> [EXTRACT PROVIDED]:
===

# Dog Trainers



## jchoops13 (May 17, 2007)

Hey guys, I'm getting a Chesapeake in 6 weeks from a breeder in WI and I'm looking for someone to train it. Preferably within a few hours of Fargo (either in MN or ND) so I can go visit it frequently. Any suggestions would be great.


----------



## hamie7 (May 8, 2009)

I would go to Holzinger Kennels I think he is one of the best if not the best trainers in Mn. You can go to his website at www.HolzingerKennels.com. The drive will be worth it.


----------



## sdmallardmasher (Sep 15, 2008)

dakota sunrise kennels just east of Brookings SD. Ed sr is a amateur trainer while his son Eddie is a professional trainer. Have helped him with throwing marks and is a very good guy to work with. Not for sure on his prices but his website is dakotasunrisekennelssd.com


----------



## USAlx50 (Nov 30, 2004)

These are two from MN that Id recommend.

http://finelineretrievers.com/
http://dynamicretrievers.com/


----------



## 2dblind (Feb 23, 2006)

I second fineline. Ive done some work and hunting with Rick and he is top notch. He specializes in young dogs as well. Also in Minot is a guy by the name of Shannon Dokken who just recently went from ameatur to pro and he is good as well.


----------



## MossyMO (Feb 12, 2004)

2dblind
Do you have any contact information for Shannon Dokken? I can not find him in Minot in the phone book or doing an internet search. If it is something you feel he would not want posted, feel free to PM me. Thanks in advance !!!


----------



## 2dblind (Feb 23, 2006)

Not a problem I actully just talked to his son. His # is 507-461-4047 and Im not sure but I think he is spend split time between Minot and his cabin right now which is about an hour away but you should be able to get a hold of him and tell him JJ gave you his contact info.


----------



## MossyMO (Feb 12, 2004)

2dblind
Thanks, I will make sure he knows you referred me.


----------



## 2dblind (Feb 23, 2006)

MossyMo,

Did you have any luck getting a hold of Shannon yet?


----------



## MossyMO (Feb 12, 2004)

I haven't tried yet, got busy with home projects. I intend on speaking with him, so far I am looking at him and another guy.


----------



## 2dblind (Feb 23, 2006)

Let me know which one you decide on. Who is the other trainer?


----------



## MossyMO (Feb 12, 2004)

Another private trainer from east of the cities that will be in Minot in July.


----------



## CDK (Aug 1, 2005)

We are having a chessie training day at Fischer's Kennels and Hunt Club this weekend www.fischerskennels.com there located just off I-94 NW of St. Cloud. We have over 20 chessies coming from three different states. You should come and check out the training facility. We specialize in gundog training but also run a few dogs in hunt test. We have put MH and SH titles on chesapeakes. Having owned chessies for almost 20 years I would reccommend finding a trainier that has experience with them. If your intrested in the training day shoot me an e-mail its on the 20th [email protected].


----------



## 2dblind (Feb 23, 2006)

MossyMo

what did you figure out with your pup?


----------

===

> [ACTIVITY]:
Please list every website address that appears in the dog trainers thread above.

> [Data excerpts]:
===

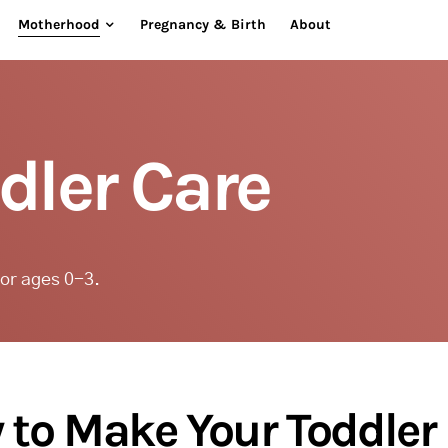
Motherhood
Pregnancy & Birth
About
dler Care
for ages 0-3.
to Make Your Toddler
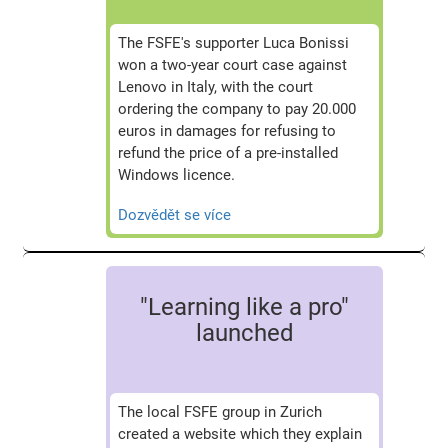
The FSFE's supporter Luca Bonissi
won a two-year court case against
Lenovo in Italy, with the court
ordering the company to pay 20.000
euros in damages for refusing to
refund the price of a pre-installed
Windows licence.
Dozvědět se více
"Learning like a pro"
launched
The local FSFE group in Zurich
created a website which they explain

===

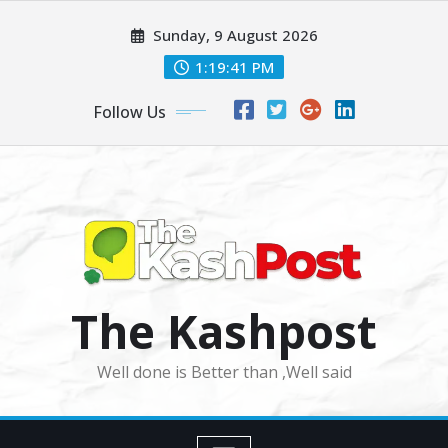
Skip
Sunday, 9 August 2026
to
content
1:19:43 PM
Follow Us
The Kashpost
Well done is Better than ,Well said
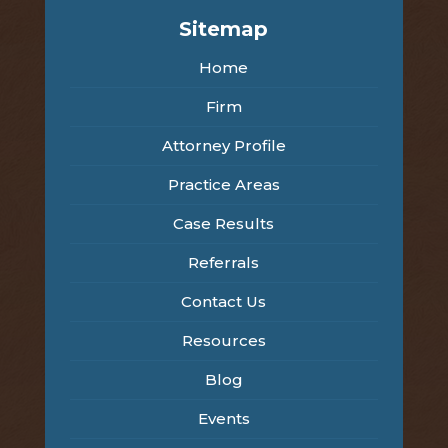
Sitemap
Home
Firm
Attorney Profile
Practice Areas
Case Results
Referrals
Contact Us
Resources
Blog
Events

===

> [ANSWER SPACE]:
- www.HolzingerKennels.com
- dakotasunrisekennelssd.com
- http://finelineretrievers.com/
- http://dynamicretrievers.com/
- www.fischerskennels.com